Die ehemalige Krämertochter Jenny hat mit dem Fabrikanten und Kriegsgewinnler Treibel eine gute Partie gemacht. Jetzt wacht sie eifersüchtig über ihren jüngsten Spross Leopold, auf dass dieser – ziemliche Langweiler – sich auch angemessen verheirate. Ihren ältesten Sohn Otto konnte Jenny mit der wohlhabenden Helene aus Hamburg verbandeln. Ein gelungener Coup, auch, wenn Helene ihre einzige Enkeltochter dressiert wie ein Hündchen und das auch noch „englische Erziehung“ nennt. Aber dann ist da plötzlich diese impertinente Corinna Schmidt, die Tochter ihres ehemaligen Schwarms und sogar Verlobten Professor Schmidt. Eine Bürgerliche wie sie, dazu gebildet bis zum Abwinken, aber ohne den nötigen Zaster. Dass so eine nun ihrem Leopold schöne Augen macht, kann sie nicht zulassen. Einschüchtern lässt sich Corinna aber nicht. Ein Plan muss her.

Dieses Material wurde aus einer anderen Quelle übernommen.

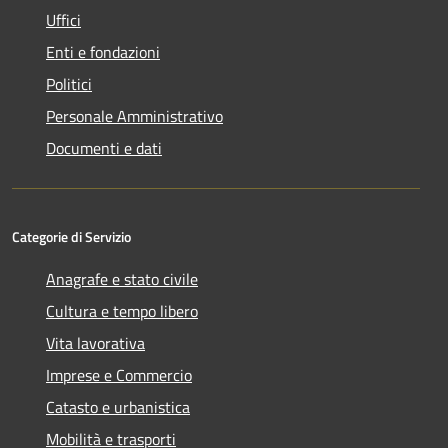
Uffici
Enti e fondazioni
Politici
Personale Amministrativo
Documenti e dati
Categorie di Servizio
Anagrafe e stato civile
Cultura e tempo libero
Vita lavorativa
Imprese e Commercio
Catasto e urbanistica
Mobilità e trasporti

Was so aussieht, als halte Jenny Treibel alle Fäden in der Hand, liest sich im Roman ganz anders. Aufgrund des Titels war ich ohne Vorwissen davon ausgegangen, dass Jenny Treibel in dem nach ihr benannten Roman eine ähnlich prominente Rolle zugedacht sei wie Effi Briest im gleichnamigen fontan‘schen Klassiker. Doch es geht in weiten Teilen um das Lieben und Leiden der Corinna Schmidt.

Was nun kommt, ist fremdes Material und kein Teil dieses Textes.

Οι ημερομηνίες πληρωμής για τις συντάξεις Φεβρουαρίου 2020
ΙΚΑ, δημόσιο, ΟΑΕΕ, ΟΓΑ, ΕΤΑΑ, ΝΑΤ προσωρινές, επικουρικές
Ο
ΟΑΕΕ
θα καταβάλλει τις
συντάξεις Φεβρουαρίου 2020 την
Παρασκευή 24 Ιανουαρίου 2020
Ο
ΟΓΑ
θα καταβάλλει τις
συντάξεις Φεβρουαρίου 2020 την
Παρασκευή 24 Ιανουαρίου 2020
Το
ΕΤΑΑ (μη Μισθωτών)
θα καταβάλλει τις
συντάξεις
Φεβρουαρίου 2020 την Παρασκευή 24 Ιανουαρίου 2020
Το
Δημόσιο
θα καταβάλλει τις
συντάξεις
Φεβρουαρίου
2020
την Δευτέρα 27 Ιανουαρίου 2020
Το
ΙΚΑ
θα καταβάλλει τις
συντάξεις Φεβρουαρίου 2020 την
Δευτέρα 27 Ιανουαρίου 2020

Warum heißt der Roman eigentlich "Frau Jenny Treibel" und nicht "Corinna Schmidt"? #54readsTF
— Thomas Zirnbauer (@DerPressemann) April 7, 2019
Insgesamt wird viel über Jenny Treibel geredet, selten mit ihr. Als Leser bleibt man lange im Unklaren darüber, wie viel denn jetzt dran ist, an Treibels vermeintlich schwärmerischem Charakter, an ihrer Geltungssucht und an ihrer bourgeoisen Eitelkeit. Erst gegen Ende, als die Heirat von Corinna und Leopold akut wird, tritt Jenny als Protagonistin in den Vordergrund, während sie zuvor nur den Hintergrund für die Geschehnisse bildete.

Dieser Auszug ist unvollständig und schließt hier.